Failure to engage in this process facilitates the deception and allows it to spread like a cancer within our communities. It enriches those who would seek to engage in deception, while preventing the advancement of science and technologies that would benefit us all. Rather than engaging in new scientific discoveries, scientists are needlessly distracted by the necessity of endlessly rebutting the same worn out objections to their most basic discoveries.

 

When I first encountered Creation Science, I was fascinated. Here, it seemed, was evidence that the world might not be as old as I had been lead to believe. In the days before the internet, I had little choice but to purchase books on the subject and ask people who might have known a bit more than I. Despite my initial enthusiasm for the subject, it soon became clear to me that the whole topic was little more than deception. Even without reading rebuttals made by evolutionary scientists, many things didn’t make sense to me. How could all those animals have fit on the Ark? How did the fish survive? How did the platypus, kangaroo and koalas of my native Australia and whose fossils only appear in Australia, know how to get back to Australia from the Middle Eastern mountain on which they had been left stranded by the receding floods? How on earth had they gotten to Noah’s Ark in the first place?

 

The application of critical thinking on my part resulted in my becoming quite disillusioned with those who would seek to purvey this sort of nonsense as scientific fact. Crucially, it allowed me to understand that we need to work to produce a society of critical thinkers, who are prepared to challenge their most dearly held ideas and to discard those which don’t conform to the universe in which they live.

 

When combined with the Uncertainty Principle, the Reality Principle really comes into its own.

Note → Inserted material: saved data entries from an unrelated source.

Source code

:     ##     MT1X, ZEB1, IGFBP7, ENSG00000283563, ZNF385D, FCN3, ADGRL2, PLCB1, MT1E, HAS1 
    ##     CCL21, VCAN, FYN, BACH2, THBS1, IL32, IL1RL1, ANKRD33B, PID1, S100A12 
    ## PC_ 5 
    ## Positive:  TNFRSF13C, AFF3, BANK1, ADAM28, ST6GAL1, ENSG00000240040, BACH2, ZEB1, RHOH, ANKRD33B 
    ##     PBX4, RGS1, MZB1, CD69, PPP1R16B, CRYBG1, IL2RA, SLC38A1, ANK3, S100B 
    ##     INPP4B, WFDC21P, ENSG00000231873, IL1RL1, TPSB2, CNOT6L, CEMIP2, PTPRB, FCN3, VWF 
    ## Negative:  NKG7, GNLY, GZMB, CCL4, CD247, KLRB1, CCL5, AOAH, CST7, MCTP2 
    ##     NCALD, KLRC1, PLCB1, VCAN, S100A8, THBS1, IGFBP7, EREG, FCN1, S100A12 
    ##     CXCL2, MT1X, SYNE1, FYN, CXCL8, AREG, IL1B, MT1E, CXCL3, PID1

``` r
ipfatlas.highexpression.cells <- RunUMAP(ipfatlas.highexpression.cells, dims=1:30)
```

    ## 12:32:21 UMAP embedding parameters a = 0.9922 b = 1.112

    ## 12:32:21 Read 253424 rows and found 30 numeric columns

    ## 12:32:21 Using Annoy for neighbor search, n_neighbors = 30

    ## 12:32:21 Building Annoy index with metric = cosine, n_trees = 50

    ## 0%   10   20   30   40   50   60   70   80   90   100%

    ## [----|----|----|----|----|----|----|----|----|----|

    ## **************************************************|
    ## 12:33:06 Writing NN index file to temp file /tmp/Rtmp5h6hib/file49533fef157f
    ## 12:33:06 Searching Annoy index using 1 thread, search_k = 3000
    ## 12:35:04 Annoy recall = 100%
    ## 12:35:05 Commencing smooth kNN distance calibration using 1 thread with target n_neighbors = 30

It forces us to actively challenging the ideas that we hold most sacred, thereby freeing ourselves from the power of those who would seek to manipulate and deceive us. It allows us to reclaim our intellectual sovereignty and work towards building a culture of enlightenment, rather than one of delusion. In such a society, there would be no sacred cows, no untested beliefs and no seeking refuge in the ancient deceptions of long dead men who would seek to control us all from beyond the grave.

 

And if it means that people, don’t believe a word I write about the nature of the Divine and our journey through the Infiniverse, I regard that is an acceptable price to pay.